■ EXERCISE ■
Copy out every line in the rows below character for character, leaving the pictures out of your answer.

-- BEGIN --

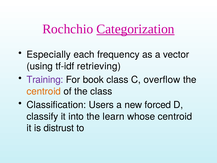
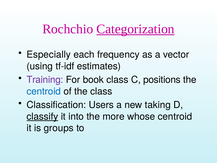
retrieving: retrieving -> estimates
overflow: overflow -> positions
centroid at (44, 91) colour: orange -> blue
forced: forced -> taking
classify underline: none -> present
learn: learn -> more
distrust: distrust -> groups
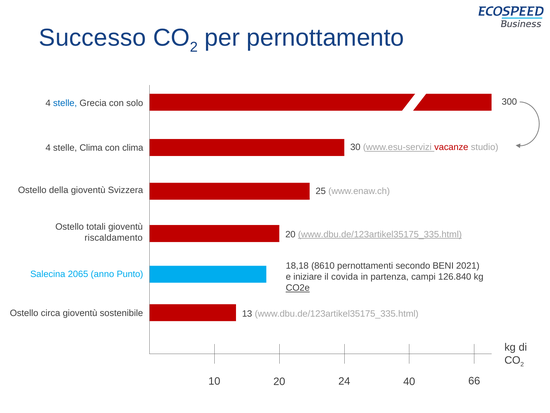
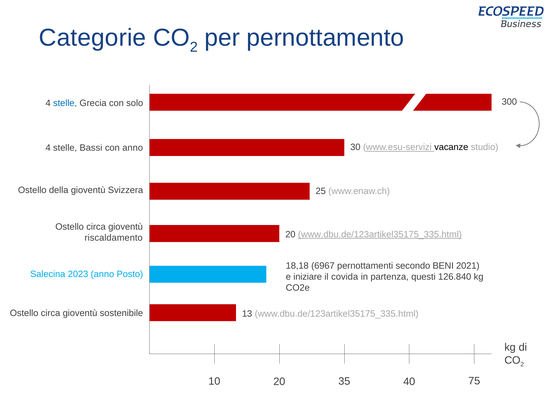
Successo: Successo -> Categorie
vacanze colour: red -> black
stelle Clima: Clima -> Bassi
con clima: clima -> anno
totali at (96, 227): totali -> circa
8610: 8610 -> 6967
2065: 2065 -> 2023
Punto: Punto -> Posto
campi: campi -> questi
CO2e underline: present -> none
24: 24 -> 35
66: 66 -> 75
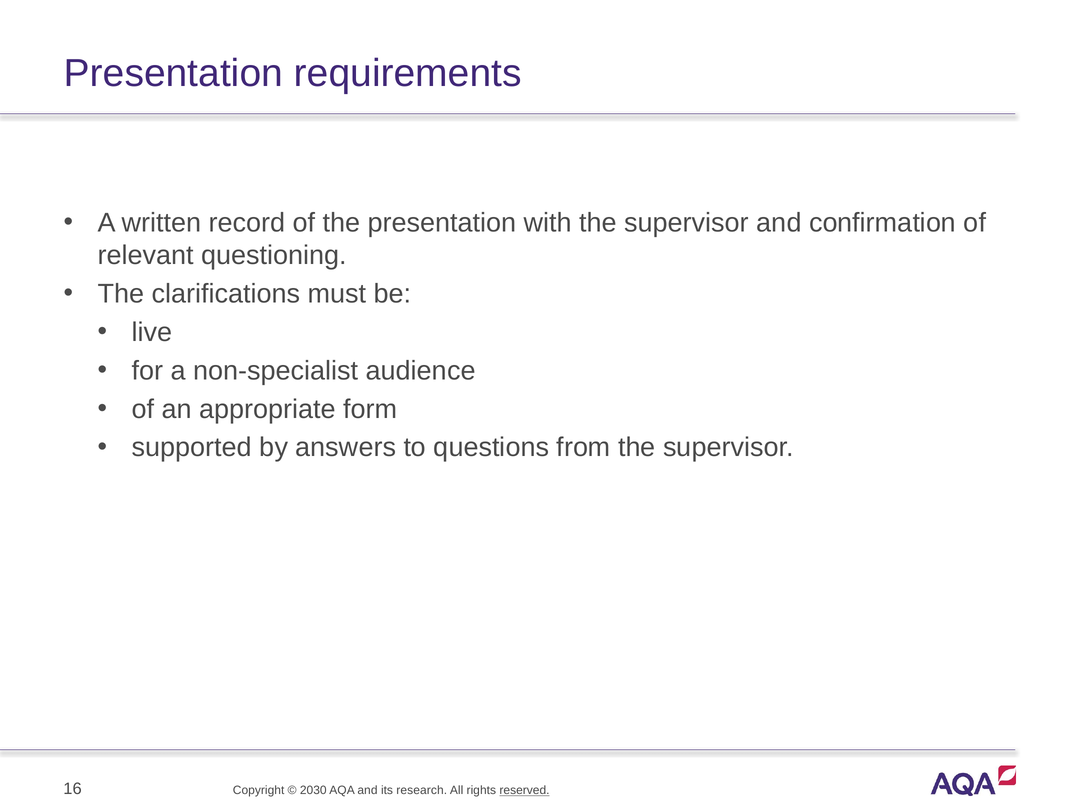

-- END --

■ TASK RESULT ■
retrieving: retrieving -> estimates
overflow: overflow -> positions
centroid at (44, 91) colour: orange -> blue
forced: forced -> taking
classify underline: none -> present
learn: learn -> more
distrust: distrust -> groups
Successo: Successo -> Categorie
vacanze colour: red -> black
stelle Clima: Clima -> Bassi
con clima: clima -> anno
totali at (96, 227): totali -> circa
8610: 8610 -> 6967
2065: 2065 -> 2023
Punto: Punto -> Posto
campi: campi -> questi
CO2e underline: present -> none
24: 24 -> 35
66: 66 -> 75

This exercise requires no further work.